Mi duda es... cual es la diferencia entre un TV plasma y un LCD.


----------



## juanpastsierra (Feb 23, 2007)

Hola:
         Podes buscar en google y hay muchas paginas sobre el tema, la gran diferencia es que las pantallas de LCD utilizan celdas de liquido, que se las van polarizando para que emitan diferentes colores, el plasma utiliza celdas de gases.

en cuanto a calidad si te fijas en la web unas paginas dicen que es mejor el plasma, otras el lcd, pero la verdad no se por que, ya que en mi opinion personal es mucho mas superior el LCD, la imagen se ve mucho mas nitida. 
El plasma tiene una calidad similar a las de los tv de tubo tipo flat, con los colores un poco mas vivos, y consume mucha mas energia, a comparacion del lcd.
El tiempo de vida o duracion es mas o menos similar, dicen que el LCD dura bastante mas, pero no es tan asi, va todo en la marca y calidad del plasma.

Saludos.


----------



## carlos19luis (May 12, 2010)

Buenas amigos amantes de la electrónica.
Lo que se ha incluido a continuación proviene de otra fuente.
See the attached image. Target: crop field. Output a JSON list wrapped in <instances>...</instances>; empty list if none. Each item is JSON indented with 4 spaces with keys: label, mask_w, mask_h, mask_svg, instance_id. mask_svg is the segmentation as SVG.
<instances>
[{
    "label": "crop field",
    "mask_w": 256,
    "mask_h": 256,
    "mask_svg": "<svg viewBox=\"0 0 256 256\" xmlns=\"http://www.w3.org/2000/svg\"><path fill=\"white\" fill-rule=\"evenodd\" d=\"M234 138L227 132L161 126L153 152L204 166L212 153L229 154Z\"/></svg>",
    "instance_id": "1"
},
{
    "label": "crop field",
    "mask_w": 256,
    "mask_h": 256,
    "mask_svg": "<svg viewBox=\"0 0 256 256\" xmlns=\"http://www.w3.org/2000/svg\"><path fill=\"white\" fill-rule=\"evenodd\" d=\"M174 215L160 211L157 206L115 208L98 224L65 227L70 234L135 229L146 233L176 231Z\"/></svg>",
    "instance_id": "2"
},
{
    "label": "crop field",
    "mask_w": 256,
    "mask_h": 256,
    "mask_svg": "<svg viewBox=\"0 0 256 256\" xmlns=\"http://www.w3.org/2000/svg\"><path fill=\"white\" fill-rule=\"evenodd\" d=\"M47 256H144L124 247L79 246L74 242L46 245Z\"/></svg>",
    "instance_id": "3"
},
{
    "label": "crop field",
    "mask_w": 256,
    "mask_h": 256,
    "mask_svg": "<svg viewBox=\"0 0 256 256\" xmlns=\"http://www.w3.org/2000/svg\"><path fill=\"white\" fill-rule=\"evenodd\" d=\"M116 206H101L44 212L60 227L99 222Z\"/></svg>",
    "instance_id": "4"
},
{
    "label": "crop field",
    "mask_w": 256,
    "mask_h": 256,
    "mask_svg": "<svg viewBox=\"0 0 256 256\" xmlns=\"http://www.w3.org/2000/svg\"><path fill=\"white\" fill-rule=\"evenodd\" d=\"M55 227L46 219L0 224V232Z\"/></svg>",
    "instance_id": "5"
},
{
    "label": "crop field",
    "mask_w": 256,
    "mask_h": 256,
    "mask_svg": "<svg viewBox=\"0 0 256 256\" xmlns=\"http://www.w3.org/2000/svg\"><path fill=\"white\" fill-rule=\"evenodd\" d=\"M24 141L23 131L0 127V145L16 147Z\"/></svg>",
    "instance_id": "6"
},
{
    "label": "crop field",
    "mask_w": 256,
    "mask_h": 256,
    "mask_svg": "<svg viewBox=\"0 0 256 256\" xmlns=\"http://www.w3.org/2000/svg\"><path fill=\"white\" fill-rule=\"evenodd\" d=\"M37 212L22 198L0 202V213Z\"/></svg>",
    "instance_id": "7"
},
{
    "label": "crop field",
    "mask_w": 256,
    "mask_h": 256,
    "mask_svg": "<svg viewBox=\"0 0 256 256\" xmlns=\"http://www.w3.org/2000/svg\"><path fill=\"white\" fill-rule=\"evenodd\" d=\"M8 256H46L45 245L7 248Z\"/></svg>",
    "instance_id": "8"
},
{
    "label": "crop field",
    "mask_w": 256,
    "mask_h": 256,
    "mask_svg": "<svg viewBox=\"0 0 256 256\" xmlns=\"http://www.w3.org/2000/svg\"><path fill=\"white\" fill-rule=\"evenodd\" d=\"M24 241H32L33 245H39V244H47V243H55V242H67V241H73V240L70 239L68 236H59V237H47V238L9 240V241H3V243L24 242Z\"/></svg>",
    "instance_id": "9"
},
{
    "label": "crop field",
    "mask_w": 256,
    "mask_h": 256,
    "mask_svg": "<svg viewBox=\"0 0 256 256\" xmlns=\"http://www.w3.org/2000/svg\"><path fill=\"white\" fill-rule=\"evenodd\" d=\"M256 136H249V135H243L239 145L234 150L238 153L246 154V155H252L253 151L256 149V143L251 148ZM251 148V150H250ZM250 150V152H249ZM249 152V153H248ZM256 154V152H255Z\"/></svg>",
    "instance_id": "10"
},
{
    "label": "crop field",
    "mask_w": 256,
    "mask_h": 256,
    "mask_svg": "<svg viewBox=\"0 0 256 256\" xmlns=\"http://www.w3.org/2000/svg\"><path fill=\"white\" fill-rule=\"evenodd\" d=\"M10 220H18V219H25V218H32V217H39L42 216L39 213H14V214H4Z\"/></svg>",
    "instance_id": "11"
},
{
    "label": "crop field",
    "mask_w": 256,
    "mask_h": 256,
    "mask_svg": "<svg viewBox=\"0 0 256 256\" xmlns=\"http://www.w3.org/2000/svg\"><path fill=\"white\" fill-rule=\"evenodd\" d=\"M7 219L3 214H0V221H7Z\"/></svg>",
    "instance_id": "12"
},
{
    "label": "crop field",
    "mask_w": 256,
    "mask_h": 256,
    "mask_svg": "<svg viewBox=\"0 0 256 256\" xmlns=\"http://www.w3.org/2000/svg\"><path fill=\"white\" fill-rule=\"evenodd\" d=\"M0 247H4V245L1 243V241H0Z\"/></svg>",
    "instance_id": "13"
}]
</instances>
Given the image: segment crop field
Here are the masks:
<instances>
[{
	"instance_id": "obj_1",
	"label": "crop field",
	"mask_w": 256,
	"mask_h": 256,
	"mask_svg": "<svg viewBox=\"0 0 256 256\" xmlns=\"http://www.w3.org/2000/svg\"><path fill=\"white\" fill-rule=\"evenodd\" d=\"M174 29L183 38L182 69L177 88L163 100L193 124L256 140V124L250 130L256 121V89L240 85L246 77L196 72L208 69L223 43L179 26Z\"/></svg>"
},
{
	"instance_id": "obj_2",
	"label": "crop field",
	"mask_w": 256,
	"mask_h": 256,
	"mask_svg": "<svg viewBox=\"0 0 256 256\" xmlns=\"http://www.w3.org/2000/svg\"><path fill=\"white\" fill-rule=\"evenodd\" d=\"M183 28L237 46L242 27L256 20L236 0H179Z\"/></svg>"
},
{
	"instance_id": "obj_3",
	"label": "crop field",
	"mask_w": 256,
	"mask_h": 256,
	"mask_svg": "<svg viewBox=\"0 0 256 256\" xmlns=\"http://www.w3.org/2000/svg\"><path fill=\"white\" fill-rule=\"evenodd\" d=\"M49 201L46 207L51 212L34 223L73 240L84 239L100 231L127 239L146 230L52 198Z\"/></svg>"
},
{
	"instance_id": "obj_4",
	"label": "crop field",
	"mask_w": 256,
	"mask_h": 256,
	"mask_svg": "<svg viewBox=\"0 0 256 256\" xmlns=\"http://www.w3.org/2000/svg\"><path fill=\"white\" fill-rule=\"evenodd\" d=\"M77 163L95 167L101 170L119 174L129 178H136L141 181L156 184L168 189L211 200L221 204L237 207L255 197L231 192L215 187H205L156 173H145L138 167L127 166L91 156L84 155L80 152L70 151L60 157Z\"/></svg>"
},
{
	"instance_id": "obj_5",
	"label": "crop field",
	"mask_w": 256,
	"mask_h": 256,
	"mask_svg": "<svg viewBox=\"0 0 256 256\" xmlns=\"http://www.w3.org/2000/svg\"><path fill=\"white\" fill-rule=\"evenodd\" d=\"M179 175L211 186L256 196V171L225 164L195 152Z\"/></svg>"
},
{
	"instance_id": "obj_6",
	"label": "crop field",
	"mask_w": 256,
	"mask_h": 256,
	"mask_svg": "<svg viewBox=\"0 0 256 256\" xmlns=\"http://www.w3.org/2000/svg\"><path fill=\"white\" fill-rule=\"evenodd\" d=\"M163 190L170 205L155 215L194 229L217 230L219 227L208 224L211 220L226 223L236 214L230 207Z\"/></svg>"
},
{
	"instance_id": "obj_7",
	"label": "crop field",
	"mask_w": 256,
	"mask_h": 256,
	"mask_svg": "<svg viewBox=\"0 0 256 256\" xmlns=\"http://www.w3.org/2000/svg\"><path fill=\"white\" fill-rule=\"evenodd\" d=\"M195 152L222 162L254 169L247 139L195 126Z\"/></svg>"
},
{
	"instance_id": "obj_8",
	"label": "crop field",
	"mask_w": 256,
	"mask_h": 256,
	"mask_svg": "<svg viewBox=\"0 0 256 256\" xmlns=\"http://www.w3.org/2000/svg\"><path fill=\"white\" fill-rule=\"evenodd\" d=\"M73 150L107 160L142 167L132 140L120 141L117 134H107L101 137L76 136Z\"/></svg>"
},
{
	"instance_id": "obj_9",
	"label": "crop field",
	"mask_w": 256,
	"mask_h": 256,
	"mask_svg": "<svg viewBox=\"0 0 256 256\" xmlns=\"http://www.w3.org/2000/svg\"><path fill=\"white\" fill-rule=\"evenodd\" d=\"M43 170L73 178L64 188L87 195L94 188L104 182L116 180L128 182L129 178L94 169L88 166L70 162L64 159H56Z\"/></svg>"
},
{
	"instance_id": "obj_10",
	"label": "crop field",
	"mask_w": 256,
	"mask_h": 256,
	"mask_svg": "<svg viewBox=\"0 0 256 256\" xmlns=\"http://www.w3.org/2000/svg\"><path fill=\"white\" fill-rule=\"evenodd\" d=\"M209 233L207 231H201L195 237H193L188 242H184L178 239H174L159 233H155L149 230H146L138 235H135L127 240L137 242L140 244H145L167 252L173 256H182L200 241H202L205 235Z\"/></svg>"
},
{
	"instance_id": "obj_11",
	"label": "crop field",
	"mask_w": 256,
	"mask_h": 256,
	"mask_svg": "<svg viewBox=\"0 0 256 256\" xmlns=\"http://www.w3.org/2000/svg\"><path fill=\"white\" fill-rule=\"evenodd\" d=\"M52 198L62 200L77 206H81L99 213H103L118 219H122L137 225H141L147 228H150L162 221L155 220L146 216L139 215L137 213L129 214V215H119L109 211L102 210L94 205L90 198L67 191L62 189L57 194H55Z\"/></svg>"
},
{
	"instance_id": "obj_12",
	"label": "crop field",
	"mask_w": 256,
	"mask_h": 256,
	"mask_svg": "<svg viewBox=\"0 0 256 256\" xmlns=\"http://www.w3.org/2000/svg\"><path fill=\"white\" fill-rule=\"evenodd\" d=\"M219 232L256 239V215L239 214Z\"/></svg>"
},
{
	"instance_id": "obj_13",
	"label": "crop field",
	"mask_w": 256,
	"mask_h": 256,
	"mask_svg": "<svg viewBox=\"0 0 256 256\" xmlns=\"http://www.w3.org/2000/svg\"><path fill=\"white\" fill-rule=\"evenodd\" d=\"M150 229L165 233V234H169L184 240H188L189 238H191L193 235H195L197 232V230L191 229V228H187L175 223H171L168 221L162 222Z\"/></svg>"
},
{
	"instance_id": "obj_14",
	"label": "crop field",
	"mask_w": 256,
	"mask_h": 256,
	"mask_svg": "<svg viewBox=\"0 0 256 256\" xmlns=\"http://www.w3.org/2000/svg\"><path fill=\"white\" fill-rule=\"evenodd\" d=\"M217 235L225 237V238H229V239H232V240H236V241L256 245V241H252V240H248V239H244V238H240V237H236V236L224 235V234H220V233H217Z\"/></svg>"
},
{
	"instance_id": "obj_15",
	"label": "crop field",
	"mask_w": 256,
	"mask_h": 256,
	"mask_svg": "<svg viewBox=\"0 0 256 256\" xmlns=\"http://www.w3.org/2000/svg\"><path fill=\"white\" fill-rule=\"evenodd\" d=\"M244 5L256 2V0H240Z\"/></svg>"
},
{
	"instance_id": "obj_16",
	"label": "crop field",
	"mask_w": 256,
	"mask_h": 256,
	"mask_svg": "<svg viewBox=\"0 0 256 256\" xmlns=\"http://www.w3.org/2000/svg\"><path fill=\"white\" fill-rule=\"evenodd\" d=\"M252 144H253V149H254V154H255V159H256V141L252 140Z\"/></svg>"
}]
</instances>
Me llamo Carlos soy de Costa Rica, quería ver si me podrían ayudar con un problema… Tengo un TV de plasma, marca pioneer, modelo pdp 4304… 
Mi consulta es que al conectarlo a la red de AC y darle paso con el swicht prenden los leds de stand by y al apretar el botón de encendido de la botonera no reaccionan los relays, (ni el led del relay), el sistema esta completamente muerto…
P.D: He revisado el flex del paso de encendido y esta en perfectas condiciones. Muchas gracias de antemano y agradezco toda la ayuda que me pudiesen brindar


----------